Your daily voice exercise and singing will be important to do on a consistent basis, because it is a physical accomplishment, just like training to run a race. You have to realize you are building up the muscles and gradually getting them stronger and more under control. You wouldn't go out and run a marathon and expect to do well if you have not spent the time leading up to it in training your muscles and endurance. Nothing can substitute for a good teacher who can hear what you are doing and give you the instruction on technique to improve and change. Then, it takes daily exercising of those muscles and techniques to build them up to what you are potentially capable of doing. In the mean time, think of the muscles on the floor of your abdomen. What you need to realize is that the diaphragm is not what is breathing - your lungs are what breathes, and you just need to pull your guts down and out of the way (so the diaphragm is pulled down to give the lungs more room) and hold them down as long as possible while you control the flow of the air out of your lungs and through the vocal folds. Learning to keep your toungue out of the way, lift the soft palate at the roof of your mouth, to use the resonance chambers in your skull, etc., and RELAX while doing this, are all a part of using the breath support to project a good sound when singing. I describe the messa di voce exercise in one of the other threads, but in case it is buried and hard to find, here it is again. Choose one note to sing "ooooh", pull the muscles down in your abdomen, let your belly and sides and ribs expand as you breathe in a full breath to fill your lungs. Begin singing the note as softly as possible, then as you count to eight in your mind, gradually increase the volume, loudest sound as you reach 8, and then gradually decrease the volume back to your beginning soft volume, counting backwards from 8 to 1. This is all on ONE breath. When you begin to feel you have no more air to sing and you have not counted back down to one, hold those muscles down in the floor of your abdomen, keep them pulling down toward your pelvis, and you will see that you have some more air that is still able to flow from your lungs. Holding those muscles down is the key, and like doing any kind of ab exercises, like the ones to make your tummy flat, it takes TIME and daily exercise to strengthen them.

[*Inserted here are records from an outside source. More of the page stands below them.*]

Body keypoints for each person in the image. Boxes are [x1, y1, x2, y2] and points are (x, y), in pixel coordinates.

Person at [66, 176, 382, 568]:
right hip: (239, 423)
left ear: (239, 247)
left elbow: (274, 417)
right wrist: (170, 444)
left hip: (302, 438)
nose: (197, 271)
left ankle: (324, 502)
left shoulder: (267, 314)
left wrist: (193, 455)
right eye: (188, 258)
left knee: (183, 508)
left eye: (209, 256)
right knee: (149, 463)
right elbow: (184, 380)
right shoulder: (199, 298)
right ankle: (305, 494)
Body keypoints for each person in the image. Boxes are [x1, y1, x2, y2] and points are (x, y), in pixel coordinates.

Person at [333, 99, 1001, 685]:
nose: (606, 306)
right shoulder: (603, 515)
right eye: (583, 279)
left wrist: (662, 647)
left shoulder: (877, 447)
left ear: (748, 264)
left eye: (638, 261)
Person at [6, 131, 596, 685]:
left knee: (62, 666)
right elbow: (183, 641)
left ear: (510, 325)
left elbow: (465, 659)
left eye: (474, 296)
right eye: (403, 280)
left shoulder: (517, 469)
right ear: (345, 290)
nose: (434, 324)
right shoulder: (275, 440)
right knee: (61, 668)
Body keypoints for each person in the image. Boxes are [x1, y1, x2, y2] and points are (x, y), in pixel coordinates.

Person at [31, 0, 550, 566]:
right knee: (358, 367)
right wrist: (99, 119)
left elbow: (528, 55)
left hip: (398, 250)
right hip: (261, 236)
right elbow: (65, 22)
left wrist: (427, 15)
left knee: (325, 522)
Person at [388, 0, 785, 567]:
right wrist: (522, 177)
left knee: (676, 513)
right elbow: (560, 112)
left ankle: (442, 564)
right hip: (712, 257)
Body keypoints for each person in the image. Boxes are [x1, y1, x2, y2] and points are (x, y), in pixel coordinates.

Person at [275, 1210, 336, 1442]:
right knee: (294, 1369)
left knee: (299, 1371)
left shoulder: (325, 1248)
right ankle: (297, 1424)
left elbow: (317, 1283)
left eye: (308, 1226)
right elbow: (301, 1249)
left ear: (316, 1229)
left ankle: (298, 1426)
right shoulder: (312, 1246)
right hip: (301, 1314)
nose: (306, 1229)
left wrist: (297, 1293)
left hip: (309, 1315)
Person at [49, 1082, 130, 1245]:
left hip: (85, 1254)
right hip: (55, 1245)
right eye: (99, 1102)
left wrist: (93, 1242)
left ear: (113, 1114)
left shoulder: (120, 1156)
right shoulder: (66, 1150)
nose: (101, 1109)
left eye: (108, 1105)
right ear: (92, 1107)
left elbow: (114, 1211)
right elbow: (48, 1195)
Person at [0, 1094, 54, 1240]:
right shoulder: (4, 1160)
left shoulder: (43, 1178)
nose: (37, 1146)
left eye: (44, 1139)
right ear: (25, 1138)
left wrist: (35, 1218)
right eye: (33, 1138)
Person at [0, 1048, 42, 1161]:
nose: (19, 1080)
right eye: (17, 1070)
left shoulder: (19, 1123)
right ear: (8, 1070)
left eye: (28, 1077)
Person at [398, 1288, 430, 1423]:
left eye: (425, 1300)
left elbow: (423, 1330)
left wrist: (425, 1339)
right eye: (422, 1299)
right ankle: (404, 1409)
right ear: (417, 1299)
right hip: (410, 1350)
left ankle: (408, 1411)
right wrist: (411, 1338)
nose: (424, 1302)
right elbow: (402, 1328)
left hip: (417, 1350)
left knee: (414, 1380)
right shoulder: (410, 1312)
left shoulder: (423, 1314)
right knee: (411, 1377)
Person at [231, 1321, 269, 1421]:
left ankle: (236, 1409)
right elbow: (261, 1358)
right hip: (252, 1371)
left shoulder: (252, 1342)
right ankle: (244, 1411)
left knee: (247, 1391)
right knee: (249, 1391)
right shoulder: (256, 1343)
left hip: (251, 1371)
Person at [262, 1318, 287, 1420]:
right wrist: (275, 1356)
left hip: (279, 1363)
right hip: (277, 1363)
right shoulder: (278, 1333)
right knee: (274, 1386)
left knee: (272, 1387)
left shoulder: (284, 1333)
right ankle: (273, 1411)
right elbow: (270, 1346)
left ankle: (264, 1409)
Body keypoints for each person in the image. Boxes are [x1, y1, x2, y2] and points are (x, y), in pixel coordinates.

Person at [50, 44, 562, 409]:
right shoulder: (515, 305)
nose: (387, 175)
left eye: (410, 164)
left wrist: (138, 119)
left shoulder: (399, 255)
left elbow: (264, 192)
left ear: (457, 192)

Learning to spin a tone out on a stream of air can be important in singing when you perform without a microphone. Remember, opera singers learn these old bel canto techniques, tried and true, and they project their voices over an entire orchestra. Good luck

There is a thread I started back in '99 that collects many discussions on singing and voice technique. It is long, but you may be able to find some help there. I included links to non-Mudcat sites about vocal health and physiology for singing. Check out those sites for specifics on the larynx and vocal folds, warm up, etc.